Designing the SIGGRAPH 2025 Experience
As the Lead Product Design Prototyper, I led the design direction for the primary demonstration experience shown at SIGGRAPH 2025. This role involved interfacing deeply with research scientists and the engineering team to ensure the final production met their rigorous hardware standards while presenting the technology’s benefits effectively to an audience.
Pre-Production & Planning
The Boba 3 demo was structured to showcase the benefits of an ultra-wide FOV in both Mixed Reality (MR) and Virtual Reality (VR) settings. Initially planned as a standard presentation, we reformed it into an immersive 3D experience with a stereoscopic presenter to better convey the benefits of passthrough and peripheral immersion.
- Scripting & Direction: We scripted the entire scenario, directing the presenter’s gestures toward virtual 2D panels and 3D exploded views of the headset components.
- Space Replication: We designed the experience within a digital replica of the SIGGRAPH booth space to ensure that distance, direction, and grounding were perfectly accurate to the real-world environment.
- FOV Toggling: A key feature of the demo allowed users to toggle the FOV between a standard Quest 3 view and the Boba 3 view, providing an immediate, “a-ha” moment for the technology’s value.
Technical Implementation
Implementing a high-fidelity demo for a non-standard research prototype presented several unique engineering challenges.
Stereoscopic Video & Grounding
To create a grounded, present-feeling digital person, we captured full-body stereoscopic video on a green screen. Achieving realism required correcting disparities between the passthrough camera, the virtual server, and the video’s eye content.
Any error in these parameters—scale, perspective, or tilt—would cause the actor to appear to “sink” into the floor or move with the user’s head. I spent significant time manually tuning these grounding parameters until the digital presenter felt indistinguishable from a physical person standing in the booth.
”First Encounters” Without Mesh Data
In the standard “First Encounters” MR game, walls break based on environmental mesh data. However, since raw mesh data was inaccessible on the Boba prototype, I utilized Delaunator to procedurally generate breakable segments from quad geometry. These triangles were randomly grouped to create a natural, “cracked” appearance while maintaining high performance.
Overcoming Engine Limitations
Developing for Boba 3 required navigating several Unity-specific hurdles:
- Headset Canting & Tilting: The prototype uses display canting and clocking to optimize rendering. I had to bridge the gap between the older Oculus plugin (which supported these axes but blocked passthrough) and the newer OpenXR plugin (which supported MR but lacked full rotation support).

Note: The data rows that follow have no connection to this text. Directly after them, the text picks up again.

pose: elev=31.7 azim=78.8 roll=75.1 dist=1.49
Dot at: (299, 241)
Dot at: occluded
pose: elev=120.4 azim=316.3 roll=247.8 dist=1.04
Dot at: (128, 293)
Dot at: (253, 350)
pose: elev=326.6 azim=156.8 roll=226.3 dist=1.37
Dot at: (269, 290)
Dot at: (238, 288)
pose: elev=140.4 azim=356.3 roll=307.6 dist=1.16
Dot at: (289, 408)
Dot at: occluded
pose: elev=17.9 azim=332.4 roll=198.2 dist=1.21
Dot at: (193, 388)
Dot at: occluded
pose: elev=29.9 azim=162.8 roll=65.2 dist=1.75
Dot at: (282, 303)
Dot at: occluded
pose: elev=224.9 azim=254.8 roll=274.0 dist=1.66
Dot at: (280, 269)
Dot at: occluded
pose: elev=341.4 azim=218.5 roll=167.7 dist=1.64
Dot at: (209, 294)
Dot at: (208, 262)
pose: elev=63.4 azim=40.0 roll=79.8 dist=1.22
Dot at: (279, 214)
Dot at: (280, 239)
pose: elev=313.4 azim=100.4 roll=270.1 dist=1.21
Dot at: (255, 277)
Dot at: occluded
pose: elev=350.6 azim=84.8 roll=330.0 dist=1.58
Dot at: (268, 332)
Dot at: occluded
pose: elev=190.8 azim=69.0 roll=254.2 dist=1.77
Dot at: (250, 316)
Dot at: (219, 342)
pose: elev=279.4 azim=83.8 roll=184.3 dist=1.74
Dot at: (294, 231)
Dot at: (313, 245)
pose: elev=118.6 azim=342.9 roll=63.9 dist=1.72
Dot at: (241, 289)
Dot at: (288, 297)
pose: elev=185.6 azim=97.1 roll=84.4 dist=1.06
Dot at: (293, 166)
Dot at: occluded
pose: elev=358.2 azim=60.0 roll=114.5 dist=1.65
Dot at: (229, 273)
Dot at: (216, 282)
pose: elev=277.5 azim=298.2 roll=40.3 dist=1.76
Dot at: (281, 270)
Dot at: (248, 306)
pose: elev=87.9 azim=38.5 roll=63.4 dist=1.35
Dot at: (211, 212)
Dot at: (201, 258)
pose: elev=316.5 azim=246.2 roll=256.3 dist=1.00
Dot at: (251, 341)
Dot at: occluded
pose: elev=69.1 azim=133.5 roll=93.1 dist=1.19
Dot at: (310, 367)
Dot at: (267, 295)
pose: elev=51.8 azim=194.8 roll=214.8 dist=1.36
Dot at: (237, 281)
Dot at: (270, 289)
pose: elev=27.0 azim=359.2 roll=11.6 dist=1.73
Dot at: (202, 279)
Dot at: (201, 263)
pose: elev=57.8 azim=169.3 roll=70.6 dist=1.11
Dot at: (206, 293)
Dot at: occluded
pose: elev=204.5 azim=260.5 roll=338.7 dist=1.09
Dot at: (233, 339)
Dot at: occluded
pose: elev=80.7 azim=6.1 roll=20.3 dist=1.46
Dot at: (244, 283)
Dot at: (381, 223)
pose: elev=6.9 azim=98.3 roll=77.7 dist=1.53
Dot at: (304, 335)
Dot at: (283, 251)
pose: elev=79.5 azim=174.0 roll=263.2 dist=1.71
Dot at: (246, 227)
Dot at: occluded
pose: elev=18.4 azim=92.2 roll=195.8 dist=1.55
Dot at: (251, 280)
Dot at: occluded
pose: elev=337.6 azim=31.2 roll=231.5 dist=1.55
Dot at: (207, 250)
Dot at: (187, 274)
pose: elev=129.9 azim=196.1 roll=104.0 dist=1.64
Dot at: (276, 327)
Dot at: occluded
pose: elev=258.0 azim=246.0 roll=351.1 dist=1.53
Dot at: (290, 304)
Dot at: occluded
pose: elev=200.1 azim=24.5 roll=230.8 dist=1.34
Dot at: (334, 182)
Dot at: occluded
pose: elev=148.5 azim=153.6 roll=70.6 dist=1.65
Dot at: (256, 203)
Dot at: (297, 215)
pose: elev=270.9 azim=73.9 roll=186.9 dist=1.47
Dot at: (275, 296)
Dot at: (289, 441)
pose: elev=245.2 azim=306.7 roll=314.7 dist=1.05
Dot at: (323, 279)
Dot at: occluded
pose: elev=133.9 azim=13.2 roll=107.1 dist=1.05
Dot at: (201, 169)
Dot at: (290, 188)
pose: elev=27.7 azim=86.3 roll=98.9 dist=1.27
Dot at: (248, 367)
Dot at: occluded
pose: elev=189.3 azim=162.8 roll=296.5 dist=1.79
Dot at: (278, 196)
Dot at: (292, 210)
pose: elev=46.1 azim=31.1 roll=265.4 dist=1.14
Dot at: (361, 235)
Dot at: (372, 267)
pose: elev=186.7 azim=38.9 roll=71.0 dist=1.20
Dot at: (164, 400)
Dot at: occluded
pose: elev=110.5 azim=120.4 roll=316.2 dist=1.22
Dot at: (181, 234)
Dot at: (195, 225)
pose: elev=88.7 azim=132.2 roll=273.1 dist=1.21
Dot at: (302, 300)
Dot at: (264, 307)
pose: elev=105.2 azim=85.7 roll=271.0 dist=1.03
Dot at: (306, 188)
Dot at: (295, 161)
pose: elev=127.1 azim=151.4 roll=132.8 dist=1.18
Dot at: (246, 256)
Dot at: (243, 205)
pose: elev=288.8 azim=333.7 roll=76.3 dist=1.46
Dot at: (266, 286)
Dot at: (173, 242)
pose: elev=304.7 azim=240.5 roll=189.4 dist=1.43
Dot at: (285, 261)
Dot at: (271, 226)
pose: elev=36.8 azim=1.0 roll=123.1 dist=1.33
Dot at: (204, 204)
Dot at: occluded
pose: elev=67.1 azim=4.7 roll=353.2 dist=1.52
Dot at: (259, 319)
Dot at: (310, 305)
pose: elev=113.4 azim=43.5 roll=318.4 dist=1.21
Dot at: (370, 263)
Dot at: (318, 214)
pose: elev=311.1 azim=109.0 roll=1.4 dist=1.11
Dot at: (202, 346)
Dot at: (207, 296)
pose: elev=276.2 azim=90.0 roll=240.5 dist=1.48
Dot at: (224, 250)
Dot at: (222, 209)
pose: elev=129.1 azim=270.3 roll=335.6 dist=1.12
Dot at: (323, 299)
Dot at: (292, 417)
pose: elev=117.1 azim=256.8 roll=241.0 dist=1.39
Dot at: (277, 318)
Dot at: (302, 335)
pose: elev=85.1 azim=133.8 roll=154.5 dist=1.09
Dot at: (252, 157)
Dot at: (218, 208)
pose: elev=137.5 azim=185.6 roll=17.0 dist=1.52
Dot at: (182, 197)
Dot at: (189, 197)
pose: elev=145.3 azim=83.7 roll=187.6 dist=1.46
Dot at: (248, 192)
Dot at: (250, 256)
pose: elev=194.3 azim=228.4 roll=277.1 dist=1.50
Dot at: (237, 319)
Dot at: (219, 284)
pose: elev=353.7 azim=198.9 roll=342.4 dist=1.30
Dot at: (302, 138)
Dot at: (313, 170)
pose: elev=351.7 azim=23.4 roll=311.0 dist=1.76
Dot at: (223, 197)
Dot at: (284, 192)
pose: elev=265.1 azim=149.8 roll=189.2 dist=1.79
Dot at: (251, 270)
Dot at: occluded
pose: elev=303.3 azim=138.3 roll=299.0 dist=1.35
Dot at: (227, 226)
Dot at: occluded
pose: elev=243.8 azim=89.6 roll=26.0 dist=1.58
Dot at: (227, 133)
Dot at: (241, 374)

- WFOV Frustum Culling: Wide FOV rendering often causes objects to “pop” at the peripherals due to incorrect frustum culling. I implemented a custom script to increase the culling matrix size, ensuring visual stability across the entire 180° field.
- Latency Equalization: A common challenge in wide-FOV MR is the tendency to treat the camera feed as “ground truth.” I had to equalize the latency between the virtual content and the passthrough feed to prevent virtual objects from “swimming” as the user moved their head.